Fehlende Selbstironie
Man kann sich fragen, was Sylvester Stallone einmal mehr dazu bewogen hat, mit fast 75 Jahren den Supermenschen zu mimen, der im Alleingang ganze Heerscharen von Bösewichten niedermacht – sei’s mit dem Maschinengewehr, dem Hammer, Pfeilbogen oder natürlich seinem legendären Kampfmesser. Geld mag eine Motivation sein, doch davon sollte der dreifach Oscar-nominierte Stallone noch genügend auf der Seite haben. Sich und den Fans beweisen, dass er es immer noch draufhat?
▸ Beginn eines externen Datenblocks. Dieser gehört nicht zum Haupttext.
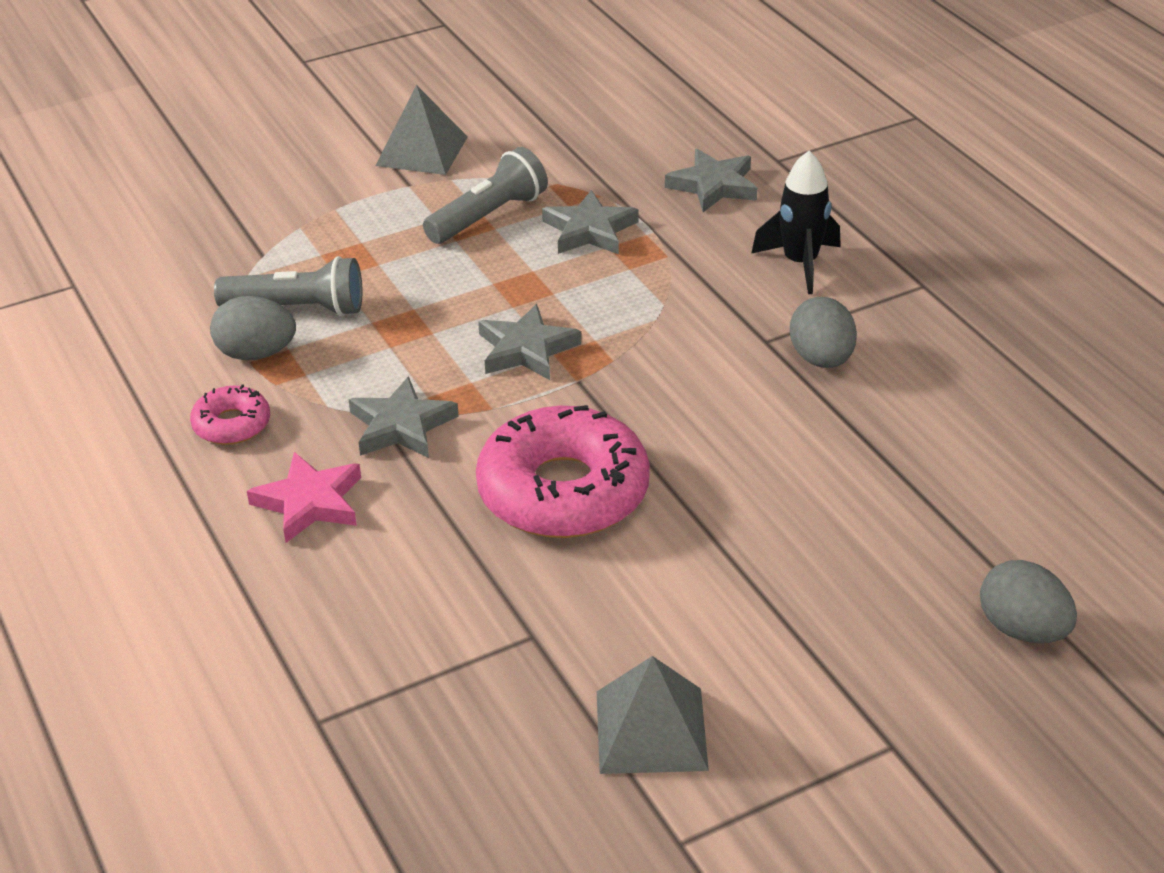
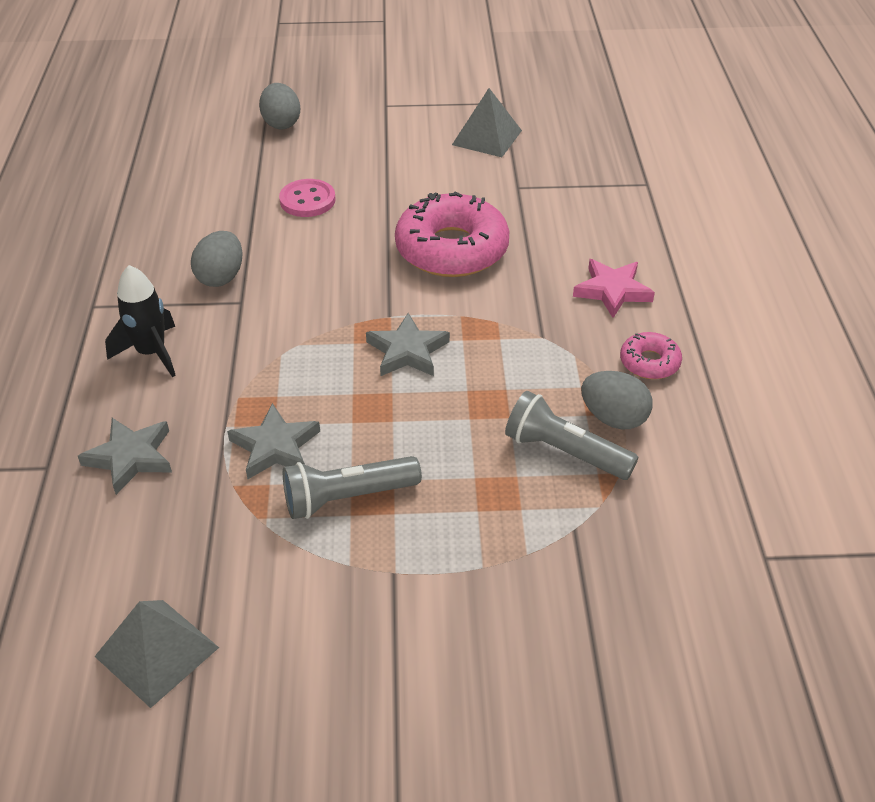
camera: 155 degrees left, 5 degrees up
grey star [348,376,459,458] -> none
grey pyramid [375,85,468,175] -> grey pyramid moved to [94,600,219,708]
none -> pink button [279,179,336,217]

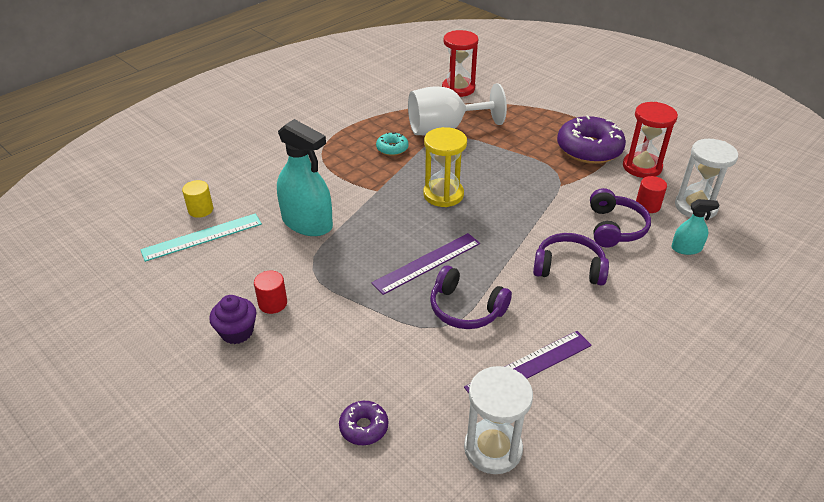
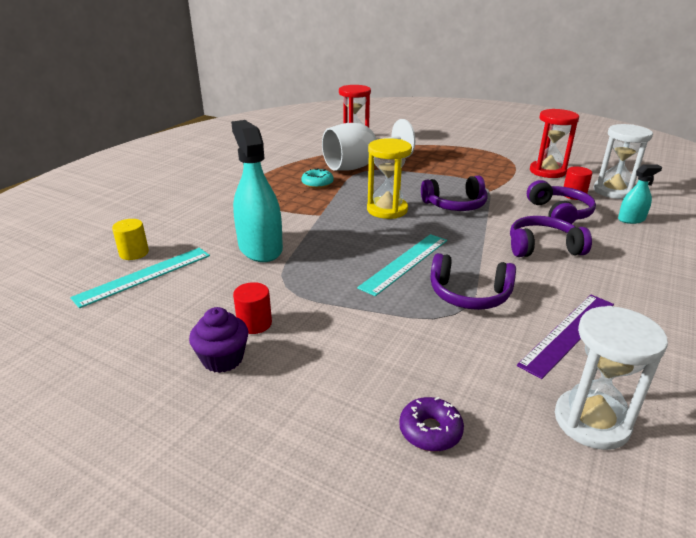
camera: 15 degrees left, 10 degrees down
turquoise spray bottle [277,119,333,236] -> turquoise spray bottle turned 135 degrees counterclockwise [231,120,283,262]
purple ruler [371,233,480,295] -> turquoise ruler [357,234,447,296]
purple donut [557,115,626,164] -> none
none -> purple headphones [421,176,487,211]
Wohl möglich, doch dabei zeigt der Unterschied zu seinem muskelbepackten Weggefährten Arnold Schwarzenegger sich am deutlichsten. Der Österreicher hat es stets verstanden, die in manchen Figuren schlummernde Lächerlichkeit mit Selbstironie zu brechen. Es ist aber so, dass man in «Rambo: Last Blood» den Humor ebenso vergeblich sucht, wie ein differenzierteres Weltbild, das nicht der Wahlpropaganda der republikanischen Partei Amerikas entsprungen scheint. Schade, hat Sylvester Stallone nicht die Gelegenheit benutzt, den Kreis mit einer Rückbesinnung auf die ursprünglichen Werte aus «Rambo: First Blood» zu schliessen.